Removal of chromium(VI) from saline wastewaters by Dunaliella species

Some industrial wastewaters contain higher quantities of salts besides chromium(VI) ions so the effect of these salts on the biosorption of chromium(VI) should be investigated. The biosorption of chromium (VI) from saline solutions on two strains of living Dunaliella algae were tested under laboratory conditions as a function of pH, initial metal ion and salt (NaCl) concentrations in a batch system. The biosorption capacity of both Dunaliella strains strongly depends on solution pH and maximum. Chromium(VI) sorption capacities of both sorbents were obtained at pH 2.0 in the absence and in the presence of increasing concentrations of salt.

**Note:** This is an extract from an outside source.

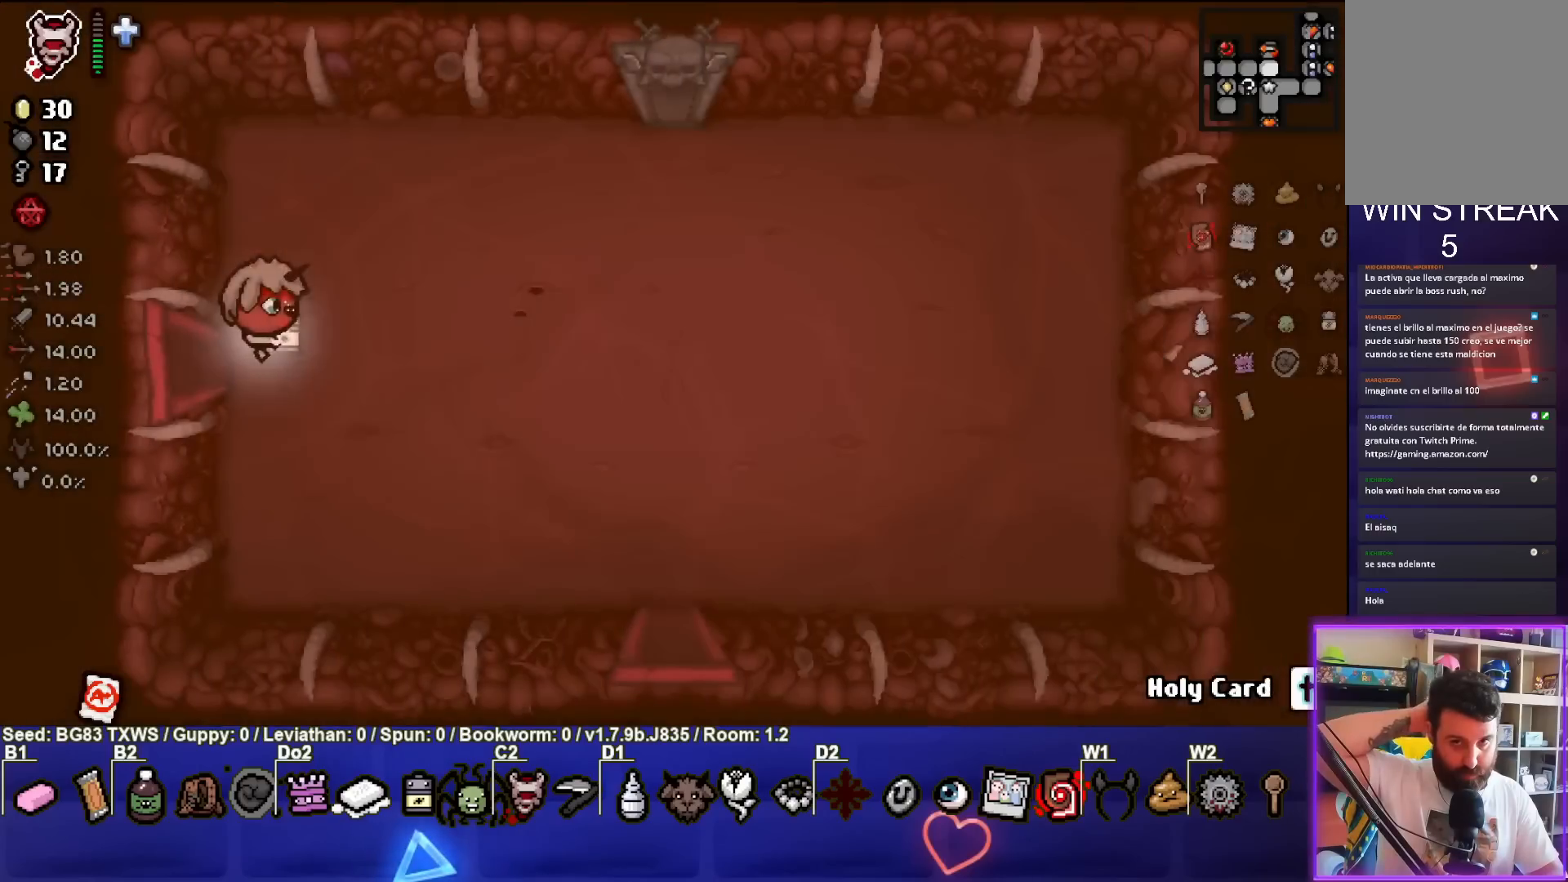
{"buttons": [], "left_stick": "right", "events": [[233, "left_stick", "right"]]}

Chromium(VI)-salt biosorption studies were also performed at this pH value. Equilibrium uptakes of chromium(VI) increased with increasing chromium(VI) concentration up to 250–300 mg l−1 and decreased sharply by the presence of increasing concentrations of salt for both the sorbents. Dunaliella 1 and Dunaliella 2 biosorbed 58.3 and 45.5 mg g−1 of chromium(VI), respectively, in 72 h at 100 mg l−1 initial chromium(VI) concentration without salt medium. When salt concentration arised to 20% (w/v), these values dropped to 20.7 and 12.2 mg g−1 of chromium(VI) at the same conditions. Both the Freundlich and Langmuir adsorption models were suitable for describing the biosorption of chromium(VI) individually and in salt containing medium by both algal species. The pseudo second-order kinetic model was successfully applied to single chromium(VI) and chromium(VI)-salt mixtures biosorption data.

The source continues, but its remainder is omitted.